As such, in order to not only retain the NIC exemption but also discharge the aforementioned fair allocation obligations under the Act (thereby increasing the chance of compliance and minimising the risk of breach), it seems likely the majority of employers will opt to rely on an independent external troncmaster in order to distribute tips. At present, employers can and often will deduct administrative fees from tips, in order to cover the third-party operating costs of appointing an external troncmaster. However, under the provisions of the Act, it seems this custom will be expressly prohibited. Unfortunately, this appears to be another example of the Act failing to consider the practical realities of the problem it aims to solve.  As flagged previously, this encourages finding alternative methods to deal with the burden of these administrative expenses.

Similarly, even if an internal member of staff were elected to act as the troncmaster in an attempt to minimise these costs, this is again potentially problematic. The individual will be expected to take on substantial additional work and responsibility in operating the tax and accounting elements of the tronc and will likely want to receive a larger portion of the tronc monies as a result. Whether an individual has the necessary skills to manage the tronc is also another factor to consider, as is the lack of clarity over what it means for it to be ‘fair’ for an employer to appoint such a tronc system arrangement.  

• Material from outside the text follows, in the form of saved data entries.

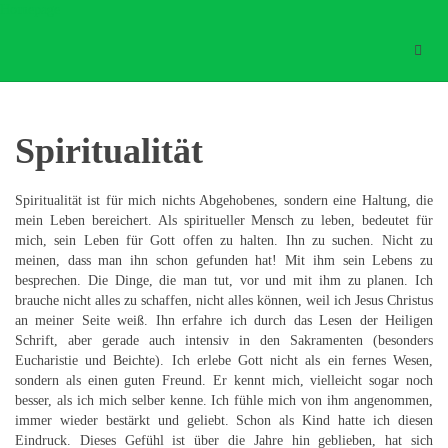
Homepage
Spiritualität
Spiritualität
Spiritualität ist für mich nichts Abgehobenes, sondern eine Haltung, die
mein Leben bereichert. Als spiritueller Mensch zu leben, bedeutet für
mich, sein Leben für Gott offen zu halten. Ihn zu suchen. Nicht zu
meinen, dass man ihn schon gefunden hat! Mit ihm sein Lebens zu
besprechen. Die Dinge, die man tut, vor und mit ihm zu planen. Ich
brauche nicht alles zu schaffen, nicht alles können, weil ich Jesus Christus
an meiner Seite weiß. Ihn erfahre ich durch das Lesen der Heiligen
Schrift, aber gerade auch intensiv in den Sakramenten (besonders
Eucharistie und Beichte). Ich erlebe Gott nicht als ein fernes Wesen,
sondern als einen guten Freund. Er kennt mich, vielleicht sogar noch
besser, als ich mich selber kenne. Ich fühle mich von ihm angenommen,
immer wieder bestärkt und geliebt. Schon als Kind hatte ich diesen
Eindruck. Dieses Gefühl ist über die Jahre hin geblieben, hat sich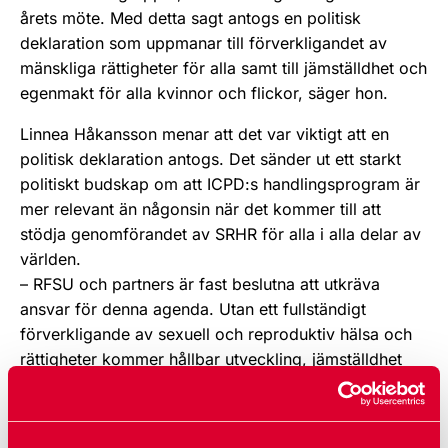
årets möte. Med detta sagt antogs en politisk
deklaration som uppmanar till förverkligandet av
mänskliga rättigheter för alla samt till jämställdhet och
egenmakt för alla kvinnor och flickor, säger hon.
Linnea Håkansson menar att det var viktigt att en
politisk deklaration antogs. Det sänder ut ett starkt
politiskt budskap om att ICPD:s handlingsprogram är
mer relevant än någonsin när det kommer till att
stödja genomförandet av SRHR för alla i alla delar av
världen.
– RFSU och partners är fast beslutna att utkräva
ansvar för denna agenda. Utan ett fullständigt
förverkligande av sexuell och reproduktiv hälsa och
rättigheter kommer hållbar utveckling, jämställdhet
och egenmakt för alla kvinnor och flickor inte att vara
möjligt.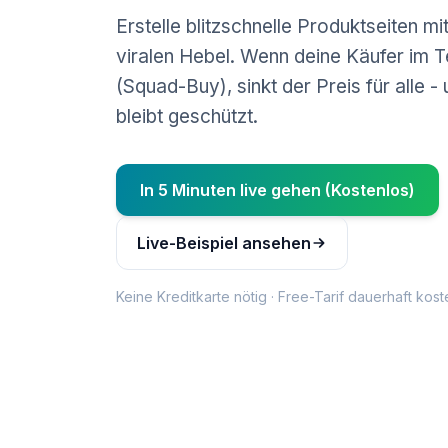
Erstelle blitzschnelle Produktseiten m
viralen Hebel. Wenn deine Käufer im 
(Squad-Buy), sinkt der Preis für alle 
bleibt geschützt.
In 5 Minuten live gehen (Kostenlos)
Live-Beispiel ansehen
Keine Kreditkarte nötig · Free-Tarif dauerhaft kost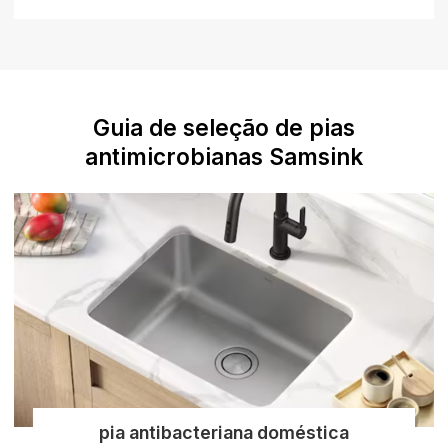
Guia de seleção de pias
antimicrobianas Samsink
pia antibacteriana doméstica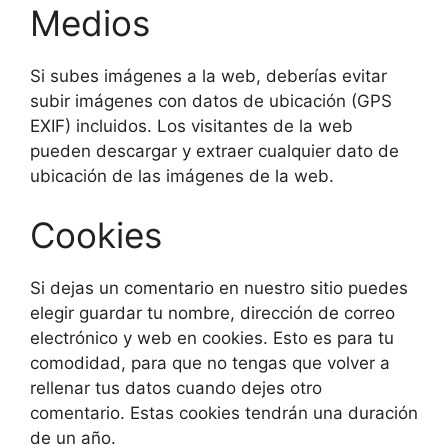
Medios
Si subes imágenes a la web, deberías evitar
subir imágenes con datos de ubicación (GPS
EXIF) incluidos. Los visitantes de la web
pueden descargar y extraer cualquier dato de
ubicación de las imágenes de la web.
Cookies
Si dejas un comentario en nuestro sitio puedes
elegir guardar tu nombre, dirección de correo
electrónico y web en cookies. Esto es para tu
comodidad, para que no tengas que volver a
rellenar tus datos cuando dejes otro
comentario. Estas cookies tendrán una duración
de un año.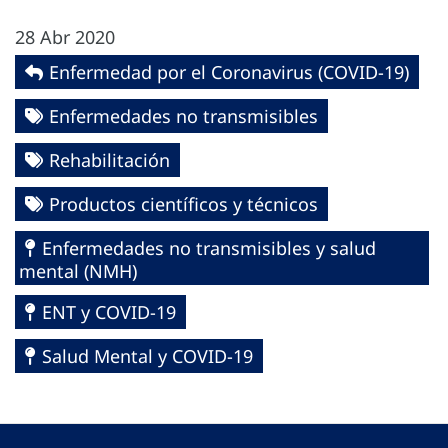
28 Abr 2020
Enfermedad por el Coronavirus ‎‎(COVID-19)‎
Enfermedades no transmisibles
Rehabilitación
Productos científicos y técnicos
Enfermedades no transmisibles y salud
mental (NMH)
ENT y COVID-19
Salud Mental y COVID-19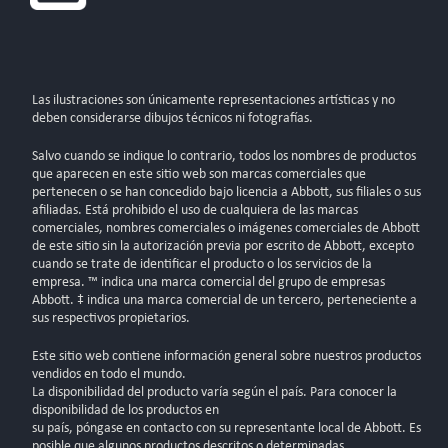
Las ilustraciones son únicamente representaciones artísticas y no
deben considerarse dibujos técnicos ni fotografías.
Salvo cuando se indique lo contrario, todos los nombres de productos
que aparecen en este sitio web son marcas comerciales que
pertenecen o se han concedido bajo licencia a Abbott, sus filiales o sus
afiliadas. Está prohibido el uso de cualquiera de las marcas
comerciales, nombres comerciales o imágenes comerciales de Abbott
de este sitio sin la autorización previa por escrito de Abbott, excepto
cuando se trate de identificar el producto o los servicios de la
empresa. ™ indica una marca comercial del grupo de empresas
Abbott. ‡ indica una marca comercial de un tercero, perteneciente a
sus respectivos propietarios.
Este sitio web contiene información general sobre nuestros productos
vendidos en todo el mundo.
La disponibilidad del producto varía según el país. Para conocer la
disponibilidad de los productos en
su país, póngase en contacto con su representante local de Abbott. Es
posible que algunos productos descritos o determinadas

Employer’s Tipping Policy, Tip Record & the Statutory Code of Practice

Finally, in its current form the Act still lacks sufficient detail regarding its key provisions and how they are to be dealt with in practice by employers. For example, the Act requires employers to maintain a written policy on tips alongside a three-year record on how tips have been dealt with previously. Whilst the Act’s supporting guidance notes briefly outline the information to be included in these documents, there are no substantive details on how to ensure the policy and record are classified as ‘compliant’ for the Act’s purposes.

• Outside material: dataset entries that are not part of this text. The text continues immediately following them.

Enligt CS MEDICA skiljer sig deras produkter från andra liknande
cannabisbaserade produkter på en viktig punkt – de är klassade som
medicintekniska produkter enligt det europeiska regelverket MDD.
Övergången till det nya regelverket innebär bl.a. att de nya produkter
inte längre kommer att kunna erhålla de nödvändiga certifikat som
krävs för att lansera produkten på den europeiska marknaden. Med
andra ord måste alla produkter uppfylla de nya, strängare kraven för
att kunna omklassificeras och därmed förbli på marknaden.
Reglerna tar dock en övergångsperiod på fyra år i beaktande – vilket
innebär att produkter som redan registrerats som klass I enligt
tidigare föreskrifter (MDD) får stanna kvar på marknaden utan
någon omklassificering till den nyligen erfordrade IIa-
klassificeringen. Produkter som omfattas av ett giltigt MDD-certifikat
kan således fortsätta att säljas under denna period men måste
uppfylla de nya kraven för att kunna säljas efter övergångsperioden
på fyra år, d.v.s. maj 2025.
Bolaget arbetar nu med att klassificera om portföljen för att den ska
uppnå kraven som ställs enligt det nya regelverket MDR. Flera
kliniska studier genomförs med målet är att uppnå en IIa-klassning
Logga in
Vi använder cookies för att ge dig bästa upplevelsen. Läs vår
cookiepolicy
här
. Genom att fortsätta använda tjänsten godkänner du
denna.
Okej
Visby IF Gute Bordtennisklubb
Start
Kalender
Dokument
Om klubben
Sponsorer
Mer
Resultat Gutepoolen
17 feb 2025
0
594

Similarly, there is an overriding theme of ‘fairness’ in the Act’s provisions (for example, fair distribution of tips and ensuring the fair appointment of a tronc system arrangement as highlighted above) which, as raised at the second reading in the House of Lords, has not been defined nor any guidance given as to how it can be applied. It appears these important details will be left for further explanation in the statutory Code of Practice on tipping, which the Secretary of State can choose to issue. However, until the content of that Code of Practice is agreed and published, this vital information is lacking, so it is unclear whether factors such as performance will be able to be taken into account when allocating tips.

Summary

At a particularly difficult economic time, the Act serves to ease the pressures caused by global inflation and an increase to the cost of living. This, in line with the increase to National Minimum Wage rates in April 2023, will be welcomed by workers in the hospitality sector.

However, despite the Act’s aim that workers will receive the ‘total amount’ of qualifying tips, there are a number of instances where it appears to fail to consider the practical implications of its provisions in turn putting what it sets out to achieve at risk. This, in addition to the Act’s lack of clarity regarding how employers are expected to implement these obligations in practice alongside the failure to clearly define key provisions, still leaves very important additional clarifications to be made.

What is more, whilst some employers may be willing to incur the additional costs outlined above, many businesses may be forced to utilise other methods to recoup this additional expenditure and generate profit, such as lowering or not giving increases to the hourly rates of their workers (subject to National Minimum Wage requirements) or raising prices for customers. During the consultation period, Parliament should be mindful of the potential costs involved for businesses in administering and distributing tips and recognise that given the current economic climate, a successful Act will lie in achieving balance between the needs of both the workers and the employers.